### WHAT IS NEEDED
Output the records exactly as they appear, with no pictures included.

### DATA TO EXAMINE

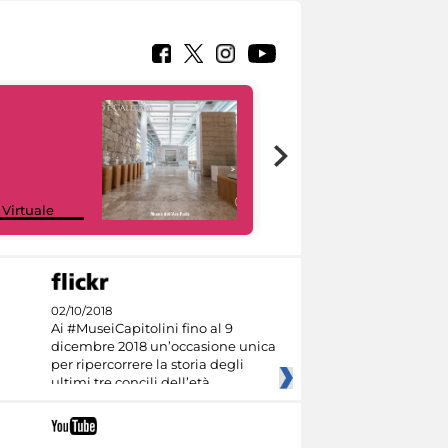
Google Arts &
 Virtuale
Culture
02/10/2018
Ai #MuseiCapitolini fino al 9
dicembre 2018 un’occasione unica
per ripercorrere la storia degli
ultimi tre concili dell’età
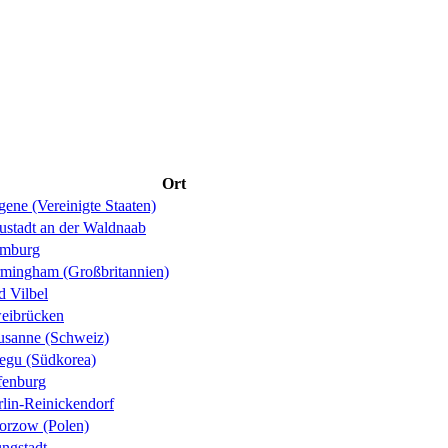
Ort
ene (Vereinigte Staaten)
ustadt an der Waldnaab
mburg
rmingham (Großbritannien)
d Vilbel
eibrücken
usanne (Schweiz)
egu (Südkorea)
fenburg
rlin-Reinickendorf
orzow (Polen)
ungstadt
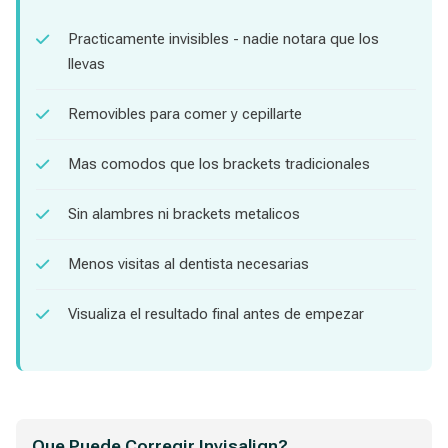
Practicamente invisibles - nadie notara que los
llevas
Removibles para comer y cepillarte
Mas comodos que los brackets tradicionales
Sin alambres ni brackets metalicos
Menos visitas al dentista necesarias
Visualiza el resultado final antes de empezar
Que Puede Corregir Invisalign?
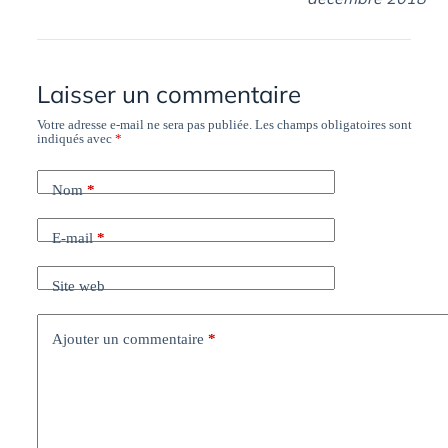
Laisser un commentaire
Votre adresse e-mail ne sera pas publiée.
Les champs obligatoires sont
indiqués avec
*
Nom
*
E-mail
*
Site web
Ajouter un commentaire
*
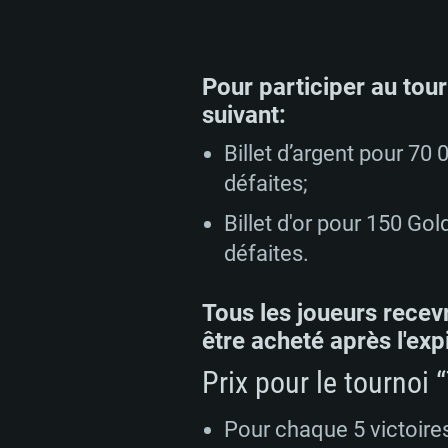
Pour participer au tour
suivant:
Billet d’argent pour 7
défaites;
Billet d'or pour 150 G
défaites.
Tous les joueurs recevr
être acheté après l'expi
Prix pour le tournoi 
Pour chaque 5 victoire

### EXERCISE RESPONSE
Google Arts &
 Virtuale
Culture
02/10/2018
Ai #MuseiCapitolini fino al 9
dicembre 2018 un’occasione unica
per ripercorrere la storia degli
ultimi tre concili dell’età
Ort
ene (Vereinigte Staaten)
ustadt an der Waldnaab
mburg
rmingham (Großbritannien)
d Vilbel
eibrücken
usanne (Schweiz)
egu (Südkorea)
fenburg
rlin-Reinickendorf
orzow (Polen)
ungstadt
Practicamente invisibles - nadie notara que los
llevas
Removibles para comer y cepillarte
Mas comodos que los brackets tradicionales
Sin alambres ni brackets metalicos
Menos visitas al dentista necesarias
Visualiza el resultado final antes de empezar
Que Puede Corregir Invisalign?
Laisser un commentaire
Votre adresse e-mail ne sera pas publiée.
Les champs obligatoires sont
indiqués avec
*
Nom
*
E-mail
*
Site web
Ajouter un commentaire
*
Pour participer au tour
suivant:
Billet d’argent pour 7
défaites;
Billet d'or pour 150 G
défaites.
Tous les joueurs recevr
être acheté après l'expi
Prix pour le tournoi 
Pour chaque 5 victoire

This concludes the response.